[2/3][Feat]: Offline DFlash training by h-guo18 · Pull Request #1295 · NVIDIA/Model-Optimizer

h-guo18 · 2026-04-19T21:33:31Z

What does this PR do?

Type of change: new feature

Part 2 of a 3-PR series splitting #1271:

[1/3] [1/3][Refactor]: File reorg; deprecate ParallelDraft #1296: File reorg + deprecate ParallelDraft
[2/3] this PR: Offline DFlash training (depends on [1/3][Refactor]: File reorg; deprecate ParallelDraft #1296)
[3/3] [3/3][Refactor]: Extract HFSpecDecMixin for HF spec-decoding plugins #1297: Extract HFSpecDecMixin

Changes:

Add dflash_offline flag to DFlashConfig for training from pre-computed hidden states; deletes base model layers to save memory.
Add Pydantic validators on DFlashConfig:
- _derive_dflash_offline — auto-derive dflash_offline from data_args.offline_data_path in validation context. Not user-configurable: any user-supplied value is overridden by the derived value.
- _resolve_mask_token_id — auto-detect dflash_mask_token_id from tokenizer.mask_token_id.
- _check_mask_token_id — fail fast if unset after resolution.
HFDFlashModel.modify(): select num_orig_hidden_layers when offline; pick _base_model_lm_head device when no base layers present; drop base-model layers module.
HFDFlashModel.forward(): add offline branch — consumes precomputed base_model_outputs via DFlashBaseModelOutput.from_offline_dict, and when dflash_self_logit_distillation is enabled with base_model_logits absent, recomputes logits from base_model_hidden_states via _base_model_lm_head. Raises a clear error from the non-training / pseudo_speculative_generate paths when dflash_offline=True, since base-model layers have been deleted.
DFlashBaseModelOutput dataclass in modeling_dflash.py (with from_offline_dict classmethod) to unify online/offline output shapes. aux_hidden_states is required in from_offline_dict so missing keys fail fast at the entry point rather than deeper in the forward.
examples/speculative_decoding/main.py: replace inline mask_token_id auto-detect with DFlashConfig.model_validate(dflash_cfg, context={"tokenizer": tokenizer, "data_args": data_args}).

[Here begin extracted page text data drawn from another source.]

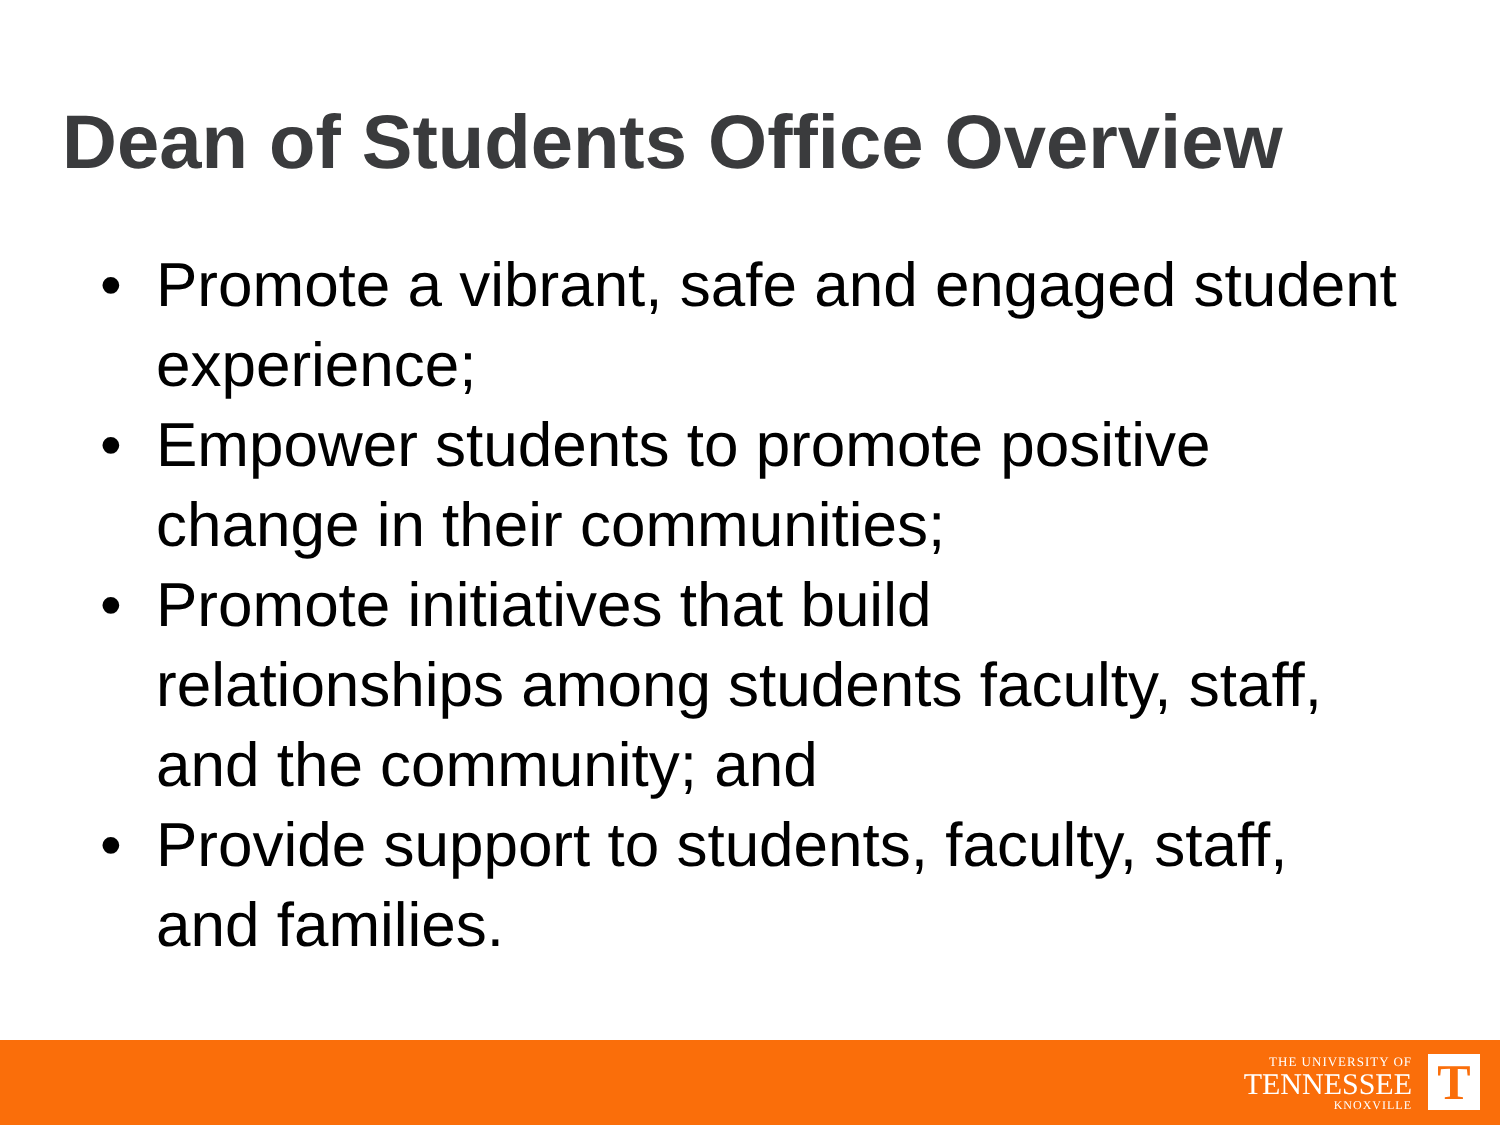Dean of Students Office Overview
• Promote a vibrant, safe and engaged student experience;
• Empower students to promote positive change in their communities;
• Promote initiatives that build
relationships among students faculty, staff, and the community; and
• Provide support to students, faculty, staff, and families.
THE UNIVERSITY OF
TENNESSEE
KNOXVILLE
T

Silent bug fix — `add_generation_template` → `add_generation_prompt`

The pre-refactor compute_hidden_states_hf.py passed add_generation_template=False to tokenizer.apply_chat_template. This kwarg does not exist on HF apply_chat_template and was being silently ignored, so the intended "don't append a generation prompt" behavior was never actually applied. The new tokenize_with_loss_mask helper in examples/speculative_decoding/collect_hidden_states/common.py uses the correct add_generation_prompt=False. This is a real behavior change for anyone re-dumping hidden states: trailing generation prompts that were previously appended to the tokenized sequences will no longer be included.

Testing

New tests:
- tests/unit/torch/speculative/plugins/test_hf_dflash_offline.py — CPU unit tests for convert path (online keeps base layers, offline deletes them; num_orig_hidden_layers drives target_layer_ids in offline mode) and DFlashConfig._derive_dflash_offline validator.
- TestDFlashOfflineForwardGPU in tests/gpu/torch/speculative/plugins/test_hf_dflash.py — GPU forward smoke with precomputed base_model_outputs, plus the dflash_self_logit_distillation logit-recompute path.
training test:

Before your PR is "Ready for review"

Make sure you read and follow Contributor guidelines and your commits are signed (git commit -s -S).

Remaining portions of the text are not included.